Due to inconsistent adherence to system boundaries and significant variability in the provision of data used to calculate GWPs across all life cycle stages, making comparisons across LCA studies of complex building structures is challenging [44]. Therefore, it is necessary to make comparisons as best as the available data will allow. In comparison with six other European-based studies and one set of UK targets of embodied carbon in residential buildings, providing ten datasets in total, this study had lower area-weighted EC GWP values (kg CO₂e m⁻²) than five of the datasets considered (Table 3). Datasets 2a, 2b, and 7 provided life cycle stage data for all the stages in the EN15978 standard. Though dataset 2a provided data for stage A5, it had very similar area and annual EC GWP values, higher GWP for stages A1-A3, and a much larger B6 value, but lower GWP for stages A4, B1-B5, B7, and C1-4. The datasets for 2b and 7 had lower values for A1-A3 and A4 and much higher and lower B6 GWP values than this study, respectively. When comparing EC GWP per year of service life (kg CO₂e a⁻¹), this study also ranked lower than five others, with the exception of studies 5 and 7 (Table 3). As such, the An Corrán building compares well to other residential building types in terms of environmental impact while providing an integrated residential and workplace building.

5. Conclusions

This LCA provides a case study based on the construction of a bespoke building, designed to act as both a residence and a workplace, with sustainability in construction materials and methods as a key focus. It contributes to the building LCA literature by presenting analysis and results for the building over its lifetime, broken down by most of its life cycle stages, and across several environmental impact categories.
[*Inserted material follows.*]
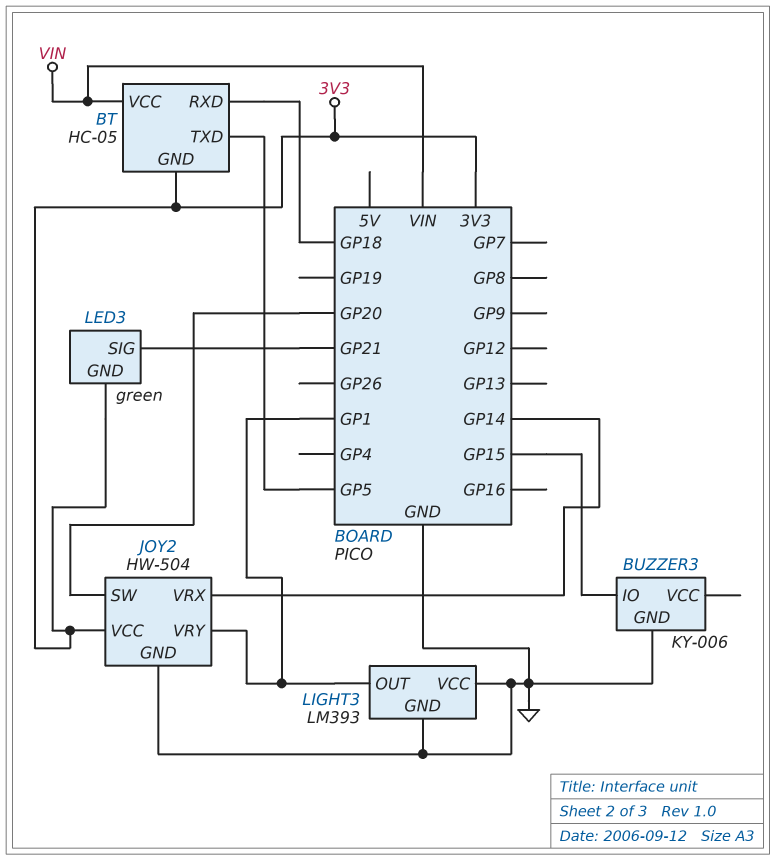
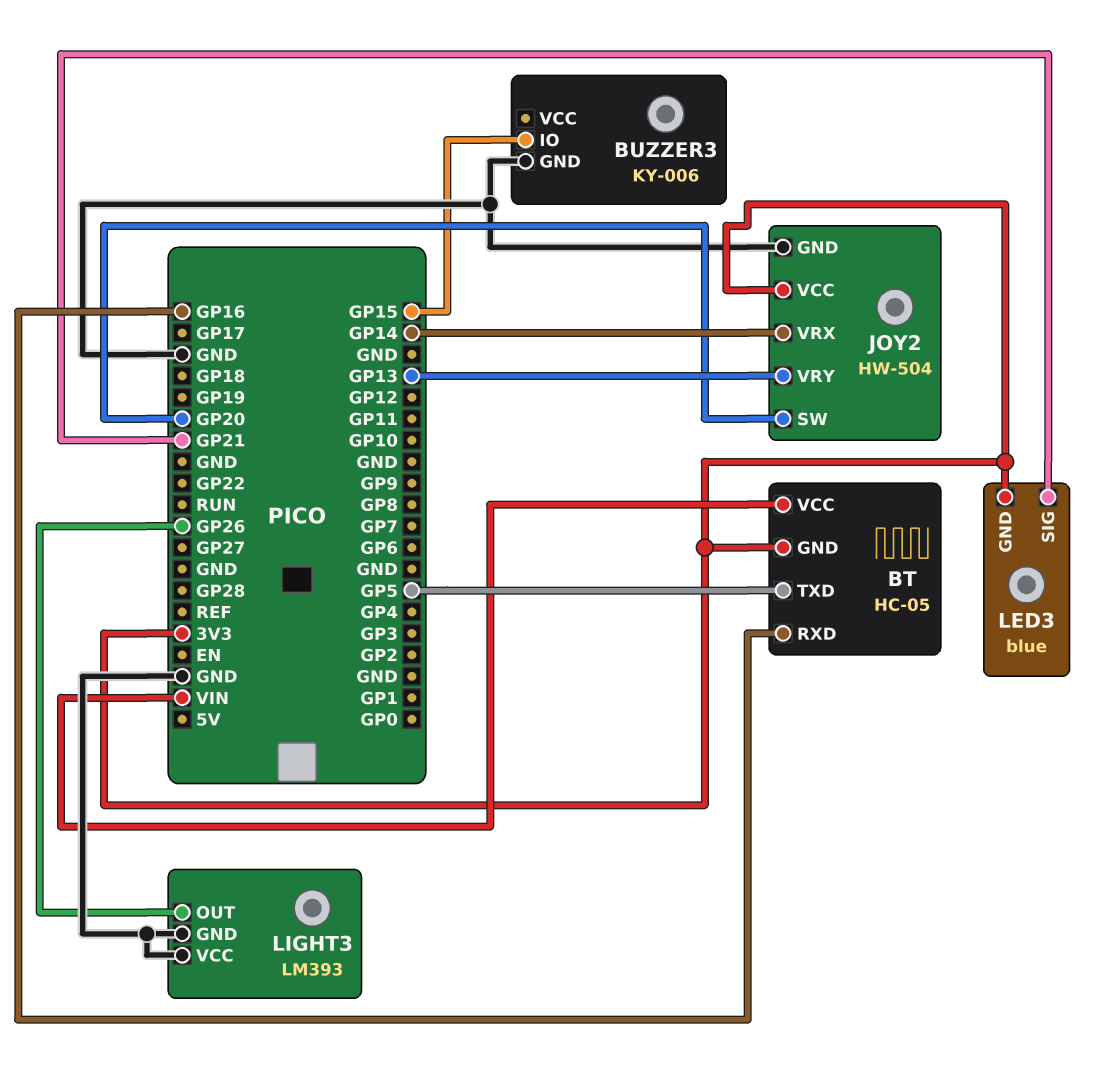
BT pin RXD: GP18 -> GP16
JOY2 pin VRY: GP1 -> GP13
LED3: green -> blue
LIGHT3 pin OUT: GP1 -> GP26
The results demonstrate that buildings such as An Corrán have a lower environmental impact compared to other types of residential buildings. Although not addressed here, as a combined residential and workplace building, An Corrán may also contribute to the reduction in GHG emissions associated with work-related commuting. This warrants further investigation.

There is a need for transparent and consistent methods to enable fuller and more precise comparisons between studies. The lack of location-specific EPDs for all materials, e.g., wood or masonry products used in Irish building construction and operation, limits the ability to analyse the life cycle differences of buildings due to regional differences in materials manufacture and procurement. At the national level, there is a need for support and incentives to building materials suppliers to publish and maintain digital EPDs for their products, updatable by batch for specific building projects. Furthermore, it is recommended that construction sector stakeholders drive the implementation of comprehensive recording of life cycle data for buildings to enable greater consistency and comparability in associated LCA studies.